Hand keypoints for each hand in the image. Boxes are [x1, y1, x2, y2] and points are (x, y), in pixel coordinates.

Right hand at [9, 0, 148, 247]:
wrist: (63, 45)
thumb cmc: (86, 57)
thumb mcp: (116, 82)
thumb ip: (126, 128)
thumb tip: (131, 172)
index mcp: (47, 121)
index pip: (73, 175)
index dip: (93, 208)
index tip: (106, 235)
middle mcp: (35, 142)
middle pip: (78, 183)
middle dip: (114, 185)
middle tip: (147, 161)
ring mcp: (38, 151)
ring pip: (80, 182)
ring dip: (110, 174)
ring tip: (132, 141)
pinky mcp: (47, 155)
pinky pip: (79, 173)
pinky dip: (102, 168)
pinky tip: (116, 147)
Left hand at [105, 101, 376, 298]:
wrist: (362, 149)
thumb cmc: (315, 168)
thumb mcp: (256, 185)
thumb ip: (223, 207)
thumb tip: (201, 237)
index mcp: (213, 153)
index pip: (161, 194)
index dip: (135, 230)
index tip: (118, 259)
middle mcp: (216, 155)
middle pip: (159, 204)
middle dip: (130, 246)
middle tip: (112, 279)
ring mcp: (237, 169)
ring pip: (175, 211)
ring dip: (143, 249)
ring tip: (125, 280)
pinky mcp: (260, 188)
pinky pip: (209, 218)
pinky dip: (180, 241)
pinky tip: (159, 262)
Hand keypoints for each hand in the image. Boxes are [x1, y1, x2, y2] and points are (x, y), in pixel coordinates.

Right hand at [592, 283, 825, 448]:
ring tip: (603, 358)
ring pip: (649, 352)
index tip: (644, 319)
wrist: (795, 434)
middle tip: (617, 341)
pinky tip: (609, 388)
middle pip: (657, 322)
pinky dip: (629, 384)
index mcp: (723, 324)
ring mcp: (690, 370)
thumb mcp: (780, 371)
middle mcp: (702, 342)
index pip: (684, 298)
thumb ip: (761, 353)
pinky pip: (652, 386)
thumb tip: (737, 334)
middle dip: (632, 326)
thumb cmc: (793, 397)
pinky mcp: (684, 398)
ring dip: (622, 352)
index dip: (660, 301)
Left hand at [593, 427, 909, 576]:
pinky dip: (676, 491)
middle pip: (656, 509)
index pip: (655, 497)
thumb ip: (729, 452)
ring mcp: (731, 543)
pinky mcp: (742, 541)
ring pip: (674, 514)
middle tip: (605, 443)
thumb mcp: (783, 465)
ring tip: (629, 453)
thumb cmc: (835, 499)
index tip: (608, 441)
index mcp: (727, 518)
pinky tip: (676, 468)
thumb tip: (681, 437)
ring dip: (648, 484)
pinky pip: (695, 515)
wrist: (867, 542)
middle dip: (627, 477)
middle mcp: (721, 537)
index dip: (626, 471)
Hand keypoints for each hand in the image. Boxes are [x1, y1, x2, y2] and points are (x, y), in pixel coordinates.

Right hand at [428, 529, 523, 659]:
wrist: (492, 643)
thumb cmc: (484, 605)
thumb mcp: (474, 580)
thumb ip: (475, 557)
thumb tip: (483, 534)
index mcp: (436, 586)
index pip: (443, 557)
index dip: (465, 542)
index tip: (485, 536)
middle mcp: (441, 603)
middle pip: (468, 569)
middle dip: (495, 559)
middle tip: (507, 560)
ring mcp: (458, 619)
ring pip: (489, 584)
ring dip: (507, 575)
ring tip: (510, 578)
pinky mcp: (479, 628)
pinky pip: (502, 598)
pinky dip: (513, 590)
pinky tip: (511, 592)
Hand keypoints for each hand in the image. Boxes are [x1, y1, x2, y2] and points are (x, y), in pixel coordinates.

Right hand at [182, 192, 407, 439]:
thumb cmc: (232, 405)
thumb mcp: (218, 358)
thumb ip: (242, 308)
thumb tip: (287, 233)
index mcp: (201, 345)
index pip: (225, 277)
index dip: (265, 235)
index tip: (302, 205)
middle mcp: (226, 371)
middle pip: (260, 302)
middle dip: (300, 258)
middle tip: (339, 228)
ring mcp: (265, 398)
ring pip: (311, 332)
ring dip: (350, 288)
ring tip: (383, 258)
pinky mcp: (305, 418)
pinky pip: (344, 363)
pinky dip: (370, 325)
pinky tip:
===
▶ **About this exercise**: Referring to the material above, set down exactly the lines between the line with "thumb mcp: (116, 82)" and the line with "pinky dip: (102, 168)", inclusive, and no other lines.

▶ **The answer**:
thumb mcp: (116, 82)
thumb ip: (126, 128)
thumb tip: (131, 172)
index mcp: (47, 121)
index pip: (73, 175)
index dip: (93, 208)
index tip: (106, 235)
middle mcp: (35, 142)
middle pip: (78, 183)
middle dip: (114, 185)
middle tip: (147, 161)
ring mcp: (38, 151)
ring pip: (80, 182)
ring dip: (110, 174)
ring tip: (132, 141)
pinky mcp: (47, 155)
pinky pip: (79, 173)
pinky dip: (102, 168)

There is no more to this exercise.